Он вызвал машину и мы поехали с ним в диспансер. О голосах я ему ничего не сказал — тогда уж точно на неделю закатает меня.
Наркологический диспансер оказался мрачным желтым зданием. На окнах были решетки, у входа стоял охранник.
— Обожди, — вцепился я в рукав врача, — Это же… тюрьма. Меня отсюда не выпустят.
— Не паникуй, Михалыч, — улыбнулся моему испугу Владимир Наумович. — Это обычное лечебное учреждение. А решетки и охрана — у нас же есть отделение наркоманов и отделение буйных. За ними глаз да глаз.
Мы прошли через это отделение для буйных. Почти все они лежали в своих кроватях крепко принайтованные к спинкам кто полотенцами, а кто прочным широкими бинтами. Они дергались, хрипели, матюкались, умоляли, бредили… я шел как в дурном сне и еле расслышал голос провожатого.
— Ну что, хочешь таким стать. Овощем.
Он кивнул головой в сторону окна. Там на корточках между стеной и мусорным ведром сидел пожилой алкаш с бессмысленным выражением лица и, глядя в пустоту и подвывая, анонировал.
Меня стошнило.
Врач кого-то позвал, подскочил дюжий санитар и подзатычинами погнал больного в палату
Меня положили в палате для легких и, как я понял, для блатных. Стояло всего три койки, телевизор и было довольно чисто. Не успел и глазом моргнуть, как поставили капельницу и я вскоре забылся в долгом исцеляющем сне.
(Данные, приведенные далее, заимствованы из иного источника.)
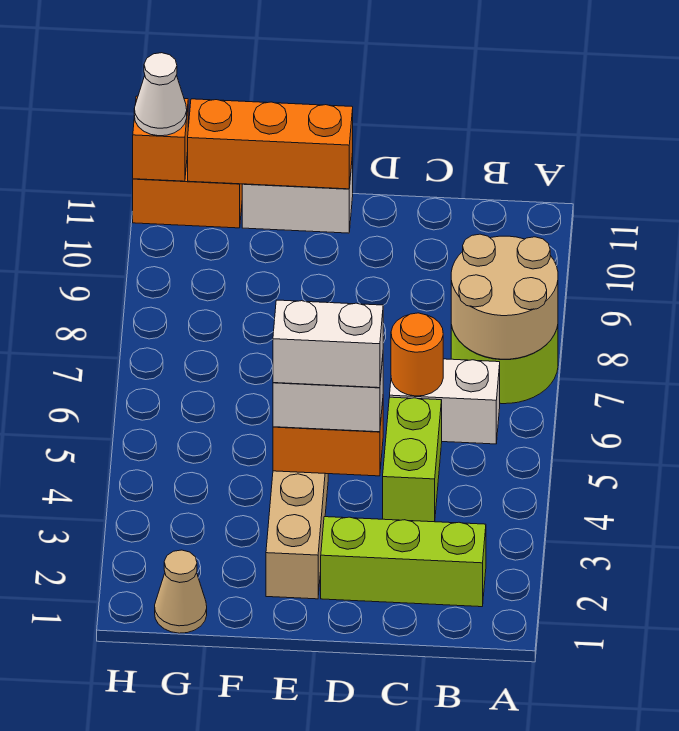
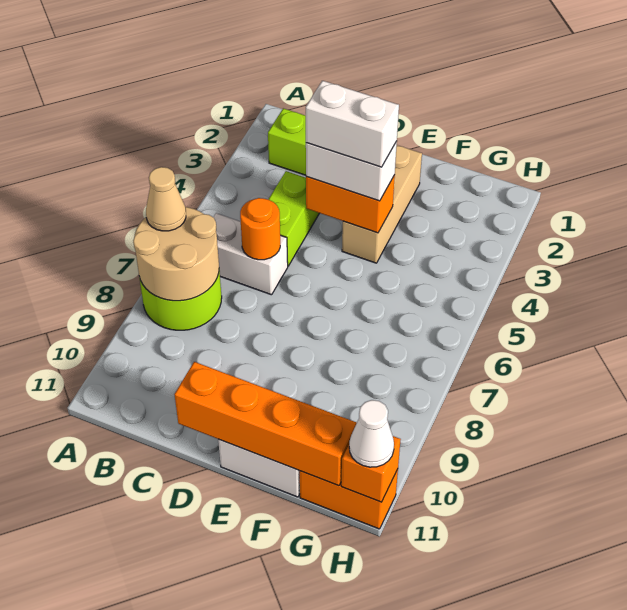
orange 1x3 brick [188,99,353,189] -> orange 1x4 brick [174,362,357,486]
tan 1x1 cone [155,550,207,633] -> tan 1x1 cone moved to [146,167,186,231]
Через сутки с дурной от депрессантов головой, но уже без алкогольного тумана, я вернулся домой. Проходя мимо женщин, собравшихся у четвертого подъезда, услышал:
— А ведь жаловалась Валя, что бьет он ее. И вот добил- таки, скотина.
— Эх, водка-водка, что она с русскими мужиками сделала.
Мне показалось, что их взгляды прожигают мне спину.
Валя… Да это же ее голос звал о помощи!
Выходит, это не галлюцинация.
Но как же я мог услышать их голоса через три подъезда?